Related Work & Insights¶
- vs. VideoAlign: VideoAlign uses specialized tokens and maintains both win-tie and lose-tie. Ours argues against lose-ties for independent negative samples and uses HPQA for multi-layer aggregation instead of single-token extraction.
- vs. VisionReward: VisionReward uses binary checklists but its BT target reduces to learning linear weights, resulting in discrete scores and lacking fine-grained ranking. Ours maintains continuous scalar ranking through cross-prompt pairing and HPQA.

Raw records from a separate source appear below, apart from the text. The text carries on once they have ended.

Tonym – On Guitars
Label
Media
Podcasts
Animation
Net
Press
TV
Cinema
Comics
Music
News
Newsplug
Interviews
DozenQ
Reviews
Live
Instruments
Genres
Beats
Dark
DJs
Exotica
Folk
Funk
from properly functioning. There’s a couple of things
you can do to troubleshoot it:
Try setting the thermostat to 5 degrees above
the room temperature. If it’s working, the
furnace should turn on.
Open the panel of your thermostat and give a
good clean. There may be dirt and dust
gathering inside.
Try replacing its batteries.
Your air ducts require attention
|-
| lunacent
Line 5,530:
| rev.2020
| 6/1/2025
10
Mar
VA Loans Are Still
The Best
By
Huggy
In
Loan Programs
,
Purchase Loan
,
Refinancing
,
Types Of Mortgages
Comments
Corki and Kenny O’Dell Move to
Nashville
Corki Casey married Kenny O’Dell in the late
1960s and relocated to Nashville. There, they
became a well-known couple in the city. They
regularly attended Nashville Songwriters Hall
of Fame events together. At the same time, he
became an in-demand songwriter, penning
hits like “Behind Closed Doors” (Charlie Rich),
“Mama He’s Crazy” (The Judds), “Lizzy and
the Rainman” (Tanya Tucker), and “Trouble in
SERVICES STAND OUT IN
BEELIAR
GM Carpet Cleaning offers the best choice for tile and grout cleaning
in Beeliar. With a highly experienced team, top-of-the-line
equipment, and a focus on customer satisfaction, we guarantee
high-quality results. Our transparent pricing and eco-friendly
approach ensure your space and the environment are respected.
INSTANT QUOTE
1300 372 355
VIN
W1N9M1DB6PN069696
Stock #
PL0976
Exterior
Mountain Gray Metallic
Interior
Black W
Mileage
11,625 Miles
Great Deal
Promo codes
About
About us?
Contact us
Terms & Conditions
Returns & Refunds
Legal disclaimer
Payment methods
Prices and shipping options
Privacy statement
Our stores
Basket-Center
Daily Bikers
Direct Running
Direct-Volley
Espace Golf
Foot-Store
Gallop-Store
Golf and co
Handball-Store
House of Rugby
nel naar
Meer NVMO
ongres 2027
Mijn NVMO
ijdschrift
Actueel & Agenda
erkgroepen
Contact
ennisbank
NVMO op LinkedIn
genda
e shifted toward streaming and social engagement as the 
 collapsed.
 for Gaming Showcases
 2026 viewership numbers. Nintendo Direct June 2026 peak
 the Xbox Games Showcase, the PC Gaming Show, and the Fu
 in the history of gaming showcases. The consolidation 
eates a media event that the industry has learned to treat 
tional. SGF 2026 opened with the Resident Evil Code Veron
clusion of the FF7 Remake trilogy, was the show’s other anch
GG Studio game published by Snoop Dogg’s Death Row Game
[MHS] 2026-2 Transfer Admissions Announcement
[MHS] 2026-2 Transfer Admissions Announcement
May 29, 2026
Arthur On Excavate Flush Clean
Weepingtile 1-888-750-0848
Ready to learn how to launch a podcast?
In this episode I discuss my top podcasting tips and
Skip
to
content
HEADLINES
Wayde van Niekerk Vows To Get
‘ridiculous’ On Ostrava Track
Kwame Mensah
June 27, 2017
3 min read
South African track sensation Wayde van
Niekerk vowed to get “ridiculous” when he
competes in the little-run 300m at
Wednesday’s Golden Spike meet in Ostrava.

- vs. VideoScore: VideoScore uses 1-5 Likert scales which suffer from extremely low consistency (κ < 0.1); Ours avoids this via binary tasks.
- vs. Simple Heads: Linear, Yes-token, and Special token heads are prone to score collapse on OOD data; HPQA mitigates this through hierarchical progressive fusion.
Rating¶
- Novelty: ⭐⭐⭐⭐ Systematic "Data+Loss+Architecture" solution; viewing win-tie as a regularizer for hacking is a fresh perspective.
- Experimental Thoroughness: ⭐⭐⭐⭐ Comprehensive RM ACC, IAA, and ablation studies, though some key details remain in the appendix.
- Writing Quality: ⭐⭐⭐⭐ Clear logic with well-defined contribution lines; formulas map closely to design motivations.
- Value: ⭐⭐⭐⭐ High demand for robust RMs in video alignment; the low-noise annotation and anti-hacking loss are highly reusable.